Brava Paolina ... questo e' dire: Avere le palle ... AUGURI!


----------



## Old paolina74 (14 Settembre 2007)

Fedifrago ha detto:


> Grande paolina!!!


Forse non sarei mai riuscita a tradire veramente mio marito, mi sono sentita una vera "merda" solo a confessargli di aver trovato attraente un altro... però devo ringraziare questo forum per avermi aiutata a trovare le risposte che cercavo; anche se molte erano dentro di me è grazie a voi se sono riuscita a vederle!


----------



## Miciolidia (14 Settembre 2007)

paolina74 ha detto:


> Forse non sarei mai riuscita a tradire veramente mio marito, mi sono sentita una vera "merda" solo a confessargli di aver trovato attraente un altro... però devo ringraziare questo forum per avermi aiutata a trovare le risposte che cercavo; anche se molte erano dentro di me è grazie a voi se sono riuscita a vederle!


 

tenera...e noi che abbiamo lordato cosi il tuo therad.
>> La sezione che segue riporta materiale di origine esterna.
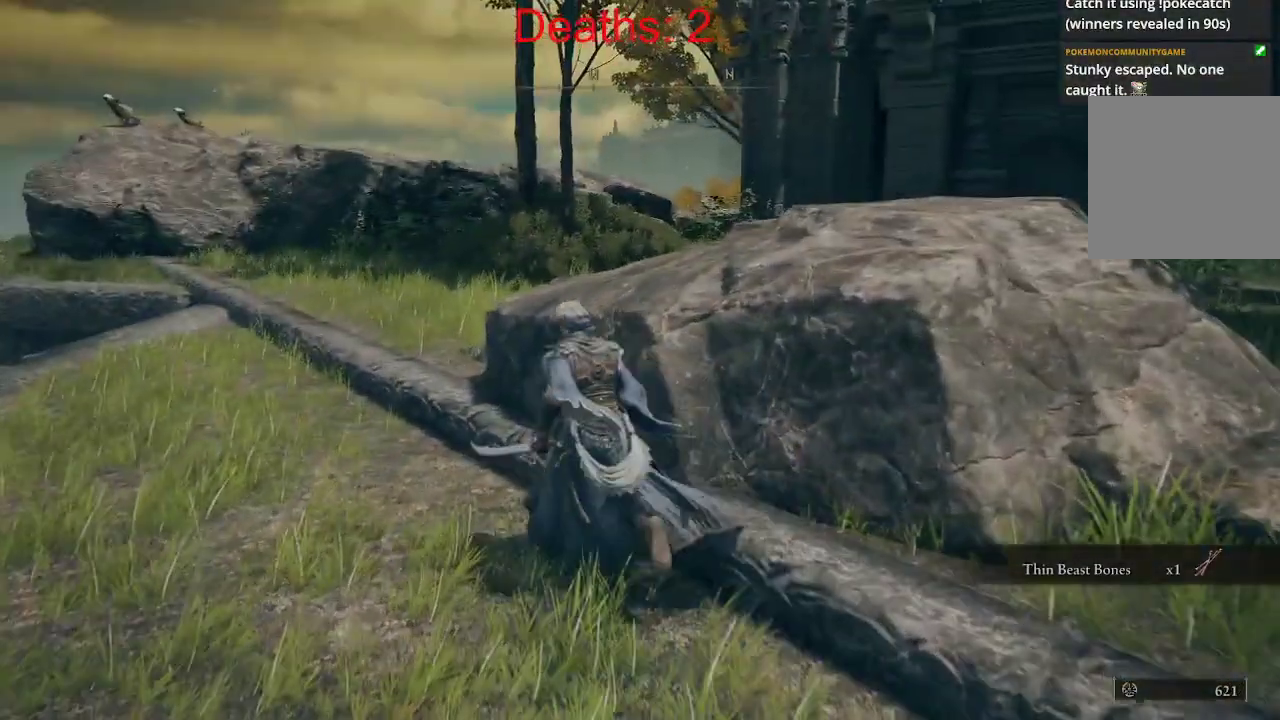
{"dt_ms": 500, "buttons": ["B"], "left_stick": "up", "right_stick": "center", "events": []}
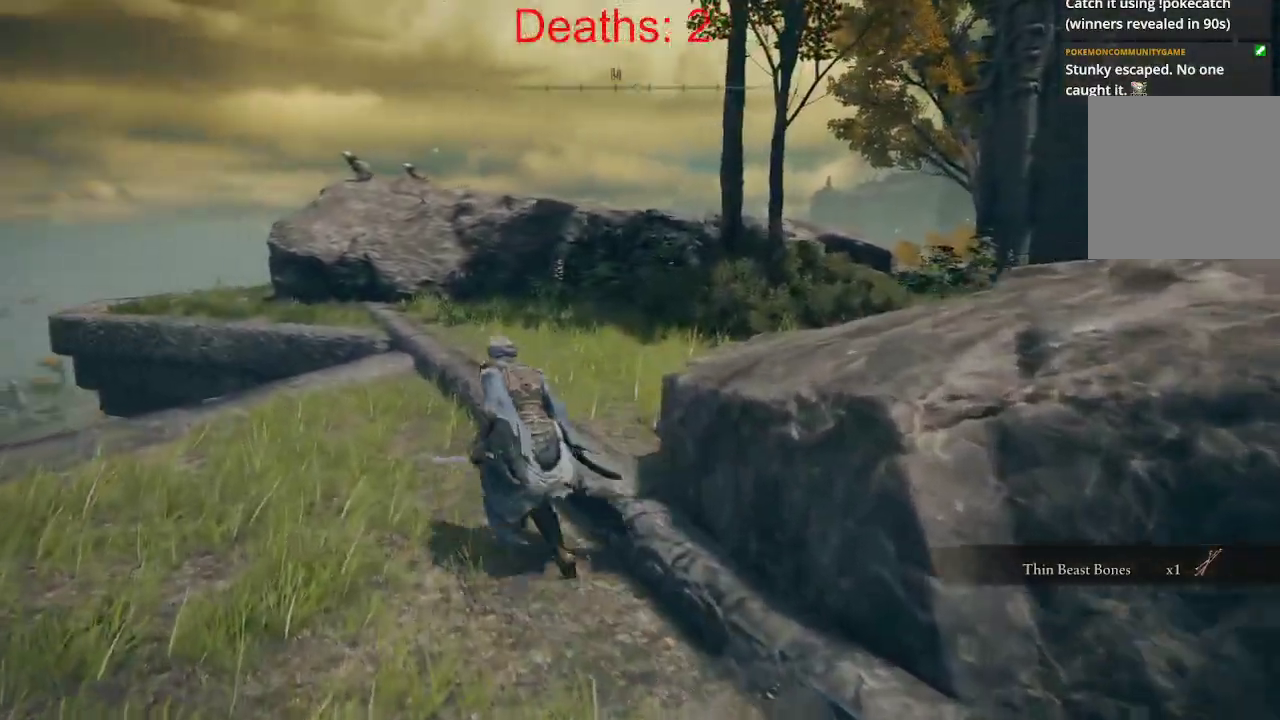
{"dt_ms": 500, "buttons": ["B"], "left_stick": "up-right", "right_stick": "center", "events": [[467, "left_stick", "up-right"]]}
*In gamba Paola, brava davvero!*

*E bravo pure lui.*

*Un sacerdote strizzacervello  ha detto che in una coppia bisogna essere anche genitori e figli , scambiandosi vicendendevolmente i ruoli...alternandosi...*

*quel senso di accoglimento dell'altro, io ti accolgo tu mi accogli  io  ti ascolto..tu mi ascolti io ti proteggo... tu mi proteggi...io  ti nutro...e tu nutri me... tu ti affidi, ed io mi affido a te.. e io ti amo...*


----------



## Verena67 (14 Settembre 2007)

paolina74 ha detto:


> volevo dirvi che ieri sera abbiamo parlato! e urlato! e pianto! è stato difficile, molto! soprattutto per una orgolgiosa come me ammettere di aver sbagliato, di avere dei problemi! com'è e come sarà ancora dura affrontare tutto questo... ma la cosa positiva è che lo stiamo facendo insieme! abbiamo fatto solo un piccolo passo, la strada è lunga... molto lunga! Però, nonostante il cammino difficile che ci aspetta sono felice! Felice perchè sono riuscita a parlargli con il cuore in mano. Perchè ho ammesso finalmente le mie debolezze e le mie mancanze! e se abbiamo deciso di risolvere questa crisi è soprattutto per il nostro rapporto (e non solo per il bimbo!).


 
Bravissima, Paola! 

	
	
		
		
	


	









Il momento in cui parlai con mio marito mi sembro' una sconfitta personale, perché ammettevo di aver tradito, di aver "deviato" dal nostro cammino comune ipotizzando un futuro con un altra persona, ma a posteriori è stata invece una vittoria per il nostro matrimonio! Perché abbiamo affrontato il problema insieme e la sua dignità mi ha dato la forza per prendere una posizione e mantenerla 

	
	
		
		
	


	









Non ne abbiamo mai piu' parlato, ma da allora la nostra confidenza ha superato una barriera che non sapevamo esistesse e l'intimità raggiunta è stata molto maggiore! 

	
	
		
		
	


	





Ti abbraccio!


----------



## Verena67 (14 Settembre 2007)

Miciolidia ha detto:


> tenera...e noi che abbiamo lordato cosi il tuo therad.
> 
> *In gamba Paola, brava davvero!*
> 
> ...


Verissimo, Micio!

io riporto spesso la frase "Ci sono infiniti modi di espiare in un matrimonio", laddove espiazione non è solo nel senso di cilicio, ma anzi un pentimento fattivo, che dona una maggior tenerezza a chi ha tradito nei confronti del suo coniuge! (fatta anche di piccoli gesti, di piccole cortesie reciproche...) Una tenerezza che nutre l'anima anche di chi la elargisce...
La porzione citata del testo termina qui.